**DOCUMENT EXCERPT**
########

Butler made demo recordings of the music used in the song with Julianne Regan, formerly of All About Eve, singing alternate lyrics. The demo tape is attributed to an act called "Mrs Decorating Bike" with the song titled "What the girl should do?" on the tape. This demos surfaced online in 2023 and were acknowledged by Regan on her twitter account.

David McAlmont had departed his previous band, Thieves, at around the same time that Butler had left Suede. Butler described to the NME how they met:

"I met David at the Jazz Café in Camden and said, 'I've got this song, do you want to try it out?' He came back to me two days later and sang the first verse. He had no second verse, so I just said 'Sing the first one again'... I wanted it to be like a great piece of '60s vinyl."

The song was recorded utilising the Wall of Sound technique, and the lyrics of the song are a thinly disguised attack on their former colleagues.

########

Dataset items:
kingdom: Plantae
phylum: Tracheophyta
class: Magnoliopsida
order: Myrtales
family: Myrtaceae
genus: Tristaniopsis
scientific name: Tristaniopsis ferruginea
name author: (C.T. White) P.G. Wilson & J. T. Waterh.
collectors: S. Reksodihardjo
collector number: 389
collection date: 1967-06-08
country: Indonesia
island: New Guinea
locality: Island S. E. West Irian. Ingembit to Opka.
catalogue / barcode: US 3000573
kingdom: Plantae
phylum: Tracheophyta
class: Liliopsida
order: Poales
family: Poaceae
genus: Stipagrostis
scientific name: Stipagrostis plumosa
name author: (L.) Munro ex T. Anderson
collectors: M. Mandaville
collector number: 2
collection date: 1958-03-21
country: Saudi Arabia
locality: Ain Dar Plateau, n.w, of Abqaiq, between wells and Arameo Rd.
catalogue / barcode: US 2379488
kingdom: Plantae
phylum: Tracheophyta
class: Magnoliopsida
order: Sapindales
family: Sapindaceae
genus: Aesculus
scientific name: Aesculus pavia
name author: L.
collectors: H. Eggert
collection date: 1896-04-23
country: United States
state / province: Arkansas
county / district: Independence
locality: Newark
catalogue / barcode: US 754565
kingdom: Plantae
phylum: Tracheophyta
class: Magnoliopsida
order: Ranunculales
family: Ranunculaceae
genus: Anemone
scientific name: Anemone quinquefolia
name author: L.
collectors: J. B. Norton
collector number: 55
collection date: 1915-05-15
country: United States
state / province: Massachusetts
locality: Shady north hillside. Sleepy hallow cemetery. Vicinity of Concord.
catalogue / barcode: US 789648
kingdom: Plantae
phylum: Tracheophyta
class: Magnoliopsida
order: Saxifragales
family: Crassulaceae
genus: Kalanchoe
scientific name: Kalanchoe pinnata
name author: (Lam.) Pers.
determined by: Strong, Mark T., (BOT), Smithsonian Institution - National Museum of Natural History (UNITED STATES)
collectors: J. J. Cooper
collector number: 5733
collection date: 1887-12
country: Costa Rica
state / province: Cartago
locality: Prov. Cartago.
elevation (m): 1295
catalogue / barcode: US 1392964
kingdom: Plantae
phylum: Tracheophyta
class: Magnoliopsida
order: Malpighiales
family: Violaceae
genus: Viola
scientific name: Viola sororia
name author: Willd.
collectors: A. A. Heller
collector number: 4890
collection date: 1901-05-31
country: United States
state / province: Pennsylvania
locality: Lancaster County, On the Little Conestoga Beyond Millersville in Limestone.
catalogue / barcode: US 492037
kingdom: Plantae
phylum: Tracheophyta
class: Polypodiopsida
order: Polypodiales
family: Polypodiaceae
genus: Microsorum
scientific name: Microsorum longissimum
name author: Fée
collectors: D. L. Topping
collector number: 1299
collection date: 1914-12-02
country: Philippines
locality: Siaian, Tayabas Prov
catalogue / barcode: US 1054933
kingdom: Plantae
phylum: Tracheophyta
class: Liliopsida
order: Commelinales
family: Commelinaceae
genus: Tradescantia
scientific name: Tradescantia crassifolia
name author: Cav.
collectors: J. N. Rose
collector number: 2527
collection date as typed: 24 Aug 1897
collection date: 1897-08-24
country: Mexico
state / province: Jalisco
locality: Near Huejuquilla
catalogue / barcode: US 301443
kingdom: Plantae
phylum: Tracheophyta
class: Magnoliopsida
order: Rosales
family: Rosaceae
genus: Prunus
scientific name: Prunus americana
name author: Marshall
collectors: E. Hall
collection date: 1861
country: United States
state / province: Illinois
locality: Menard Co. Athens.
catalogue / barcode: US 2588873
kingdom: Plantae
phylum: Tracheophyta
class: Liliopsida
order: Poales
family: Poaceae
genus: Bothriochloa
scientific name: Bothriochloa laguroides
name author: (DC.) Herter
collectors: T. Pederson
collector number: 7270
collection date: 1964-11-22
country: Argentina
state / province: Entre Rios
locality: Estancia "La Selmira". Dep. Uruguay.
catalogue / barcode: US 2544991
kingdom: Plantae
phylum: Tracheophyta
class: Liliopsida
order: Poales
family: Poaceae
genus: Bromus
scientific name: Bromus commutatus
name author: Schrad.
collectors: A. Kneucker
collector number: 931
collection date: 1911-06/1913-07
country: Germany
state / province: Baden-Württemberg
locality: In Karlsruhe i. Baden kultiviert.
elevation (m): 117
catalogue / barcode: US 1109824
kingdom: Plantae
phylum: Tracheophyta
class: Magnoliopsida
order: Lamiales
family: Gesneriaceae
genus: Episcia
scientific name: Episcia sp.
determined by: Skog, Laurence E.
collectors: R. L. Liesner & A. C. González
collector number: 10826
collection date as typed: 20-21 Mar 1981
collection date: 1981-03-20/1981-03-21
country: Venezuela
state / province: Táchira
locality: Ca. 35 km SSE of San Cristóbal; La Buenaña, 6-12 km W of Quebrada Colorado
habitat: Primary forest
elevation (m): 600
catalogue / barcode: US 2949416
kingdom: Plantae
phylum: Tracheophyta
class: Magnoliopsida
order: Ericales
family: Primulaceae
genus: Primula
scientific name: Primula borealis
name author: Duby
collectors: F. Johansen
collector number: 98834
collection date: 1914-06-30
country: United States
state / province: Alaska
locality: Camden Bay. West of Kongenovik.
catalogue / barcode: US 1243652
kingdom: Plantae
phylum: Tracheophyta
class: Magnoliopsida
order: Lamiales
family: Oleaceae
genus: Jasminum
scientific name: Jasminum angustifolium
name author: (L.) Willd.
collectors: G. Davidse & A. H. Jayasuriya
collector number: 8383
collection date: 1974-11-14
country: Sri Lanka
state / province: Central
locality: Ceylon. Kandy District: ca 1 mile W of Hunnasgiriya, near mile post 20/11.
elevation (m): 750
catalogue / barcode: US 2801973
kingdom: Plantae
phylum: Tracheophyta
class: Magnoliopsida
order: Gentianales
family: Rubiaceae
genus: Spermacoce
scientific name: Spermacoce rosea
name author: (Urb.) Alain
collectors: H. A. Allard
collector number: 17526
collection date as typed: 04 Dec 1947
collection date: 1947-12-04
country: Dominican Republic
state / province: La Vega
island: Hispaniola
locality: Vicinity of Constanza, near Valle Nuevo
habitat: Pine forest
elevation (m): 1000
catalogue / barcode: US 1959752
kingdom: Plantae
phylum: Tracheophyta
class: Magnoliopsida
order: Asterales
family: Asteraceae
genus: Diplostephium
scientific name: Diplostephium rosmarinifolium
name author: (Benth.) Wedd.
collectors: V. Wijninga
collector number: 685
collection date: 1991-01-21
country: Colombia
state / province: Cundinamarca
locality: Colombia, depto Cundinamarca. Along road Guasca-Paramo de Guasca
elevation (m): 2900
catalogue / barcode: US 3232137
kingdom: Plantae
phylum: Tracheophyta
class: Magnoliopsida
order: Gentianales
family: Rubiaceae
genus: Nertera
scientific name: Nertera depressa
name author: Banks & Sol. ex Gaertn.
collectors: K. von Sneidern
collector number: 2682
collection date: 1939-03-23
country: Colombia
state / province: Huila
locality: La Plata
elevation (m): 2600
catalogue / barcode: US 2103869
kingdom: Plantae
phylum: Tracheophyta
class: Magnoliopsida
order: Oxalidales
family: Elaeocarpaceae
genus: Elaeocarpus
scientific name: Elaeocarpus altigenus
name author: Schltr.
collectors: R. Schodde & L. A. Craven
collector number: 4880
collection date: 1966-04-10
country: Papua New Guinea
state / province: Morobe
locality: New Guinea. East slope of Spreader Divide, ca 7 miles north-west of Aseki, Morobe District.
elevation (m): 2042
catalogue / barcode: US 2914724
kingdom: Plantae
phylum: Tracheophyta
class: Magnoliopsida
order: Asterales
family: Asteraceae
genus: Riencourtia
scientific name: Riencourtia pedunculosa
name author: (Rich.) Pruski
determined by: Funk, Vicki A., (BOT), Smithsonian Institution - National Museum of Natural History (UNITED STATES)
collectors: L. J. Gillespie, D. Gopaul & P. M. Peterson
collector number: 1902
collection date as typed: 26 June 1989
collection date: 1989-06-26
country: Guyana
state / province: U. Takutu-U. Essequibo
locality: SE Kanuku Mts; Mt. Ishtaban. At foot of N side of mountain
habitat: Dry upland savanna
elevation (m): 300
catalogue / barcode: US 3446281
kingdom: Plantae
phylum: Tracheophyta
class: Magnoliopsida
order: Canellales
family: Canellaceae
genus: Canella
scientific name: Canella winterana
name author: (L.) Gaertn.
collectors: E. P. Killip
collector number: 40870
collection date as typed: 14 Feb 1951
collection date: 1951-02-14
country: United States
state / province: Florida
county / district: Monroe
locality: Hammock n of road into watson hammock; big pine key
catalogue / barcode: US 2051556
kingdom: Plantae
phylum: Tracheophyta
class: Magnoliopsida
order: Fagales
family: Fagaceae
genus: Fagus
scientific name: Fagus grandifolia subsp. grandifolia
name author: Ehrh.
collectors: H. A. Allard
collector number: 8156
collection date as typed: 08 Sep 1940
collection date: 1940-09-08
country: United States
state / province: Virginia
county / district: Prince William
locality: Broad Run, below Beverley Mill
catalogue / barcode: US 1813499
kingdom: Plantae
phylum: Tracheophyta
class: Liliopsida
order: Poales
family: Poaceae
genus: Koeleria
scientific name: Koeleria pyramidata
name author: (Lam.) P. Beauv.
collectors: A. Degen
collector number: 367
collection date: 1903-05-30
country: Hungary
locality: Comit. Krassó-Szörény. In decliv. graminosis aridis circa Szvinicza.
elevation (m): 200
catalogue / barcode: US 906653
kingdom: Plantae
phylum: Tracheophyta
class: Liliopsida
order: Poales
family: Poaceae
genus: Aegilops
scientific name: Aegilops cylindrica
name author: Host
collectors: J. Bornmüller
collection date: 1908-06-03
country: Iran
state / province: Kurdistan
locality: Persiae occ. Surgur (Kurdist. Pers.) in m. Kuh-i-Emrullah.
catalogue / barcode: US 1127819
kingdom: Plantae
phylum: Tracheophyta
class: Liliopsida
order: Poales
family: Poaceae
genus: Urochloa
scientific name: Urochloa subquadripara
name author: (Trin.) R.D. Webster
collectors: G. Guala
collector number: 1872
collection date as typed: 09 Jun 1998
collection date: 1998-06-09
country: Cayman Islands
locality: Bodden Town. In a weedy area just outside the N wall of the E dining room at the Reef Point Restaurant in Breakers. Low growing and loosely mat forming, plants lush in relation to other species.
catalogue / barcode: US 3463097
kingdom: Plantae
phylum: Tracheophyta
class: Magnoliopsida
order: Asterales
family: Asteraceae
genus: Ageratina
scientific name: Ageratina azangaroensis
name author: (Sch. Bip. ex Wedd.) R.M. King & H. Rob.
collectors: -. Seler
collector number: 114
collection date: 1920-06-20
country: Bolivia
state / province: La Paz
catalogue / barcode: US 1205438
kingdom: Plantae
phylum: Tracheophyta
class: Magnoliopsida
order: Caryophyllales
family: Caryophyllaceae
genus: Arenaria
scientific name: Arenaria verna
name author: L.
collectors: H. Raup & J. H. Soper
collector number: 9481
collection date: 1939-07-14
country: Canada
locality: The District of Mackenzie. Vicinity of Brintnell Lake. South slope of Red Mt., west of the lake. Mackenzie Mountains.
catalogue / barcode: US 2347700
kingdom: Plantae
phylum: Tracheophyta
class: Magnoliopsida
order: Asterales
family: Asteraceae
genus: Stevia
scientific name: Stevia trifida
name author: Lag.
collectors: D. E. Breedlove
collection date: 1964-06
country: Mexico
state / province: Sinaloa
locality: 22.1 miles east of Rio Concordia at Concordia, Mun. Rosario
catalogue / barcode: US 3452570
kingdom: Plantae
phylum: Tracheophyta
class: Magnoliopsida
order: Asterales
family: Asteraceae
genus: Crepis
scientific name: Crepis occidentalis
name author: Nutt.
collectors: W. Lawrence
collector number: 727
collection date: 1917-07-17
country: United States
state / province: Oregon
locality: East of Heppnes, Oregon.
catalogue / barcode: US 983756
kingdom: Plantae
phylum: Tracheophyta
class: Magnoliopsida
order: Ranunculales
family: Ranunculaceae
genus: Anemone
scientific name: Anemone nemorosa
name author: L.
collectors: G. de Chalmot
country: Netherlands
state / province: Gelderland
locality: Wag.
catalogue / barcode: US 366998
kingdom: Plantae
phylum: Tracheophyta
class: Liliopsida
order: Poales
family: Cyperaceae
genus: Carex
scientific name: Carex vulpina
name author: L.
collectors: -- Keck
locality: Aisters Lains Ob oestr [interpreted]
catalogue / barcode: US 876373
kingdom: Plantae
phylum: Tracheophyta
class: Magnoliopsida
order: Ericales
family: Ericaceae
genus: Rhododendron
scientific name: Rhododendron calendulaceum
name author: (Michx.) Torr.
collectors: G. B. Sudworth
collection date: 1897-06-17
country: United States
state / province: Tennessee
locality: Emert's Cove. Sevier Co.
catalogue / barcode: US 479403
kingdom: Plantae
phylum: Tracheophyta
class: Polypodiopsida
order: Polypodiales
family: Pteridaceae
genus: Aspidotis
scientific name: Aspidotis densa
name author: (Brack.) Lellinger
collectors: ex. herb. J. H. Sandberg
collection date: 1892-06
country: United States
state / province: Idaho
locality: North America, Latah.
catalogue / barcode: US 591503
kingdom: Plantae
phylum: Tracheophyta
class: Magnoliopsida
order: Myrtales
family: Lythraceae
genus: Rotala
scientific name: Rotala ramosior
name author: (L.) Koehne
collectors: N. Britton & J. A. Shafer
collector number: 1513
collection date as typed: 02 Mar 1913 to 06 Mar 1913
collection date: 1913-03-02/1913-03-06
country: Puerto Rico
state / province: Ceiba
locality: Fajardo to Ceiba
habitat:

########

**TASK INSTRUCTIONS**
**1.** In the song-history passage, where did Butler meet David McAlmont?
**2.** Write the next part of the song-history passage, continuing after its final sentence.

**ANSWERS BELOW**
**1.** At the Jazz Café in Camden.

**2.**
==Critical reception==
Reviewing the song in his weekly UK chart column, James Masterton wrote that McAlmont "sings like an angel" and described the song as "one of the most utterly wonderful records you have heard in ages". In a retrospective review, Patrick Corcoran of music website Albumism called McAlmont's vocal performance on the song "incredible" and noted that "Yes" is "perhaps, one of the most joyously uplifting songs of all time". In 2014, NME ranked the song at number 174 on its list of the "500 Greatest Songs of All Time".

==Track listings==
UK CD1 and European CD single
1. "Yes" (edit) – 4:00
2. "Don't Call It Soul" – 3:56
3. "How About You?" – 5:49

UK CD2
1. "Yes" (full version) – 4:53
2. "What's the Excuse This Time?" – 5:07
3. "Disappointment" – 7:32

UK cassette single
1. "Yes" (edit) – 4:00
2. "Don't Call It Soul" – 3:56
- Another UK cassette was issued including "How About You?" as a bonus track.

==Credits and personnel==
Credits are taken from the UK CD1 liner notes.

Studio
- Engineered at Chateau de la Rouge Motte (Normandy, France)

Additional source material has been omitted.